John Williams, dans ce même bureau de vote, s’attendait à une «plutôt bonne participation» électorale, malgré la neige.

Les onze rivaux en lice pour le défier en novembre, ainsi que leurs électeurs, s’accordent sur un point: il faut battre Donald Trump.

Mais leurs visions divergent.

À la gauche du parti, prônant une «révolution» politique afin de parvenir à une société plus égalitaire, le sénateur indépendant Bernie Sanders, 78 ans, domine confortablement les sondages dans cet État, voisin de son fief du Vermont.

Il est suivi par Pete Buttigieg, l’ex-maire de la ville de South Bend (100 000 habitants). Ancien militaire, premier candidat ouvertement homosexuel aussi bien placé dans la course à la Maison-Blanche, il plaide pour une politique «réaliste» et de main tendue aux électeurs indépendants et républicains, tout en critiquant le financement du programme de M. Sanders.

Bloomberg omniprésent 

Derrière eux, la pression est forte sur Joe Biden. Fort d’une longue expérience politique, il se présente en meilleur atout pour battre Donald Trump.

Son équipe a martelé qu’il n’abandonnerait pas la course «quoi qu’il arrive» mardi. Elle table sur une bonne performance en Caroline du Sud, qui votera le 29 février. Là-bas, la population noire est très importante et reste acquise à l’ancien vice-président.
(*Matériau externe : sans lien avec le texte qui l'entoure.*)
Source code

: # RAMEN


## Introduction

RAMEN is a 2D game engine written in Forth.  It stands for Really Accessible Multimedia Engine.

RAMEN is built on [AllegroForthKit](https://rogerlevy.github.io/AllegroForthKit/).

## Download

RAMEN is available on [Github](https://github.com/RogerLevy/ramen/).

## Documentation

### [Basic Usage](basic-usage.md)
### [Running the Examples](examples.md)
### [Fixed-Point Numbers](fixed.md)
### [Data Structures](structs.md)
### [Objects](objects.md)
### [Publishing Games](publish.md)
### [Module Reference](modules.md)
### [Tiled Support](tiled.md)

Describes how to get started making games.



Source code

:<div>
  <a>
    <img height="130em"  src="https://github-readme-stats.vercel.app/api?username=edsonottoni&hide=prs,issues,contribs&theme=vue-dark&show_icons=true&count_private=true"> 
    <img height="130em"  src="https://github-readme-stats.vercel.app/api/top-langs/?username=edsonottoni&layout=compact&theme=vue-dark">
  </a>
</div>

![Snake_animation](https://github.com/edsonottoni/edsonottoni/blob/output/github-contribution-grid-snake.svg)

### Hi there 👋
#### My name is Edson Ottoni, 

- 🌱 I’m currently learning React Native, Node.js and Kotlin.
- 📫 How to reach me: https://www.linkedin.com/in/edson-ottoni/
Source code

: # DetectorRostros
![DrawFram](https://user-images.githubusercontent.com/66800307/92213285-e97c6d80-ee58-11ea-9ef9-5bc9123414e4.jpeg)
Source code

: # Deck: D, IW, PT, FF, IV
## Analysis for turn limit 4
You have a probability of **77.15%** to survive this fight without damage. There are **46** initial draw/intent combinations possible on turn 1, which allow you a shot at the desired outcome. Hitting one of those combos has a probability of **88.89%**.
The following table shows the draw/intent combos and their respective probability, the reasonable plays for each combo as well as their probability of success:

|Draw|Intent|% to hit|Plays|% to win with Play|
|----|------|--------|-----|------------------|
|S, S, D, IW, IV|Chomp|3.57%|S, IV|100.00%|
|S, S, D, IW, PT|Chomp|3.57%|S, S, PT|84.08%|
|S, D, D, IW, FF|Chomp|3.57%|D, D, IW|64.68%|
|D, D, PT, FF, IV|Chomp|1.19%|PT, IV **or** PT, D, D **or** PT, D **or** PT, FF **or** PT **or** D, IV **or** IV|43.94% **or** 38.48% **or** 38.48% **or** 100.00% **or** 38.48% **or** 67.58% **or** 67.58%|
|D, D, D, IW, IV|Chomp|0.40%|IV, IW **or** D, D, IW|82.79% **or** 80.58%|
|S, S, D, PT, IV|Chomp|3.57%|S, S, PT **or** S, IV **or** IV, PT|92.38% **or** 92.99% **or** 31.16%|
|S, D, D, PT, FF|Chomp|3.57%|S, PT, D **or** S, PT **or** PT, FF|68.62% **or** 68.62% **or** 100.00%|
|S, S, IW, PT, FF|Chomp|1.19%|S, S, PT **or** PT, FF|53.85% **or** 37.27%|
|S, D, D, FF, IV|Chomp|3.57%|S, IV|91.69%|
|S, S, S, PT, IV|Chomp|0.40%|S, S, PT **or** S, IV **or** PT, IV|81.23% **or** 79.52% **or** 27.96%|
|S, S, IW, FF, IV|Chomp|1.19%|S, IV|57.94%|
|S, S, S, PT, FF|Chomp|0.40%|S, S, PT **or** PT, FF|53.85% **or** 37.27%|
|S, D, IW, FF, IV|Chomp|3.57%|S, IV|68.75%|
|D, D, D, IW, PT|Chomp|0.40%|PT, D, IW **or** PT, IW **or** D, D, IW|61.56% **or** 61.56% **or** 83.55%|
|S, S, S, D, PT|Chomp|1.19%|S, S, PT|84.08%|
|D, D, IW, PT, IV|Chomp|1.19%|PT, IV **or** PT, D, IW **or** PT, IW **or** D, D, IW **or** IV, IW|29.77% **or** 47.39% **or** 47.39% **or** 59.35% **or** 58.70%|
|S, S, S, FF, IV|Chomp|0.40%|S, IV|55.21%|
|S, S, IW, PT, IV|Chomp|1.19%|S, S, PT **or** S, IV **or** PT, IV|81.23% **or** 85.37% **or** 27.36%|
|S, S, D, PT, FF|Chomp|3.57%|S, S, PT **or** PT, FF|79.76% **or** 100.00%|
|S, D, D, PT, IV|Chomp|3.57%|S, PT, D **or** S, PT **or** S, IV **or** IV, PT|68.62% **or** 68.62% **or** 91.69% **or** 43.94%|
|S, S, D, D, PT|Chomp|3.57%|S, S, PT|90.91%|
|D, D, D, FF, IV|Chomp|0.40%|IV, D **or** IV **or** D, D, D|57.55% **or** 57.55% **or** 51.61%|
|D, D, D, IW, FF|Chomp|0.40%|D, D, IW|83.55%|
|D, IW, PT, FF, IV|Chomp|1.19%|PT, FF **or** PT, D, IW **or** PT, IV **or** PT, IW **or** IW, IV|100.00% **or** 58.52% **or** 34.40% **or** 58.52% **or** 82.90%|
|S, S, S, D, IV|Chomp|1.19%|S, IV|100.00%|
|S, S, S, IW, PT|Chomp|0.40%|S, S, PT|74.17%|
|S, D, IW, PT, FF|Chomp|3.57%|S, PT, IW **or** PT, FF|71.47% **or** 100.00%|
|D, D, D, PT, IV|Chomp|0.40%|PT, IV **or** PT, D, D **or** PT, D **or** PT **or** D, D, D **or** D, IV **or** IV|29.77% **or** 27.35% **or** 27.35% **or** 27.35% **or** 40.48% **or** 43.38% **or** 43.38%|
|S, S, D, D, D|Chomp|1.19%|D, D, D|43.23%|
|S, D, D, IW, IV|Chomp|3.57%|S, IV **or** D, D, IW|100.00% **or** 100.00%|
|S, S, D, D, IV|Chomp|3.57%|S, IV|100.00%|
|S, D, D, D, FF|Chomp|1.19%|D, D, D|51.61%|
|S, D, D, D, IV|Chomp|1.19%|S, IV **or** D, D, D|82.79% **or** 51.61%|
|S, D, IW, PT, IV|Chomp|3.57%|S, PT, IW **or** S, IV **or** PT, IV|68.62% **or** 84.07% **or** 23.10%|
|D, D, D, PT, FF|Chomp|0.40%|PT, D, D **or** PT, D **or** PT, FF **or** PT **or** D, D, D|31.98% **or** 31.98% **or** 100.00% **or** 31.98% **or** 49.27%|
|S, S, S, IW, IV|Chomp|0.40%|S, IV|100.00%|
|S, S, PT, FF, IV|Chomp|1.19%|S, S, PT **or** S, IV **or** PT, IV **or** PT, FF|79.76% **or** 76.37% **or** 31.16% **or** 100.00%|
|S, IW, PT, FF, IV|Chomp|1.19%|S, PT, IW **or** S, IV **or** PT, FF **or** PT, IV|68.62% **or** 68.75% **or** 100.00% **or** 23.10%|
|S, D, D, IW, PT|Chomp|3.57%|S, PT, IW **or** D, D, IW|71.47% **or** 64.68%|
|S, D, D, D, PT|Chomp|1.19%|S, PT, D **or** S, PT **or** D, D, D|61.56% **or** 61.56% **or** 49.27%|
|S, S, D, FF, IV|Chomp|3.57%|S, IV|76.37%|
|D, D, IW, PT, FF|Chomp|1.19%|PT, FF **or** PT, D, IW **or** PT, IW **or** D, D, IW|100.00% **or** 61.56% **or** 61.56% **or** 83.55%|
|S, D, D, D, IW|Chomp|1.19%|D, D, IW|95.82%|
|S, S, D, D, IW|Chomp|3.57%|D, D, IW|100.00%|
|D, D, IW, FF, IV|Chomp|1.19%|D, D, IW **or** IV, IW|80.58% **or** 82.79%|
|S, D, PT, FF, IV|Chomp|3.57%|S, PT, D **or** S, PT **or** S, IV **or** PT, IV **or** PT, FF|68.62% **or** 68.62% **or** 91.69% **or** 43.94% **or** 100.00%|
Luttant pour sa survie, M. Biden attaque son rival au centre Pete Buttigieg, en épinglant son manque d’expérience en politique nationale. Il n’épargne pas non plus Bernie Sanders, affirmant qu’il serait «difficile» de se rallier derrière un candidat «socialiste».

Une bataille qui se joue sous l’oeil ironique de Donald Trump.

Lors d’un échange avec des journalistes dans le Bureau ovale, le président américain s’en est pris avec une virulence particulière à l’ancien maire de New York et milliardaire Michael Bloomberg.

Omniprésent alors même qu’il fait l’impasse sur les quatre premiers votes des primaires, M. Bloomberg a grimpé jusqu’à la troisième place dans un sondage au niveau national publié lundi.

«C’est un poids léger», a taclé Donald Trump. «C’est l’un des plus mauvais débatteurs qui soit, il n’a aucune présence», a-t-il lancé. «Honnêtement, je préférerais être face à Bloomberg que Sanders, parce que Sanders a de vrais partisans, que cela vous plaise ou non (...) Bloomberg lui achète sa place dans la course».

Disposant de moyens financiers quasi-illimités, Michael Bloomberg inonde de publicités la quinzaine d’États qui voteront lorsqu’il entrera en lice le 3 mars pour le «Super Tuesday».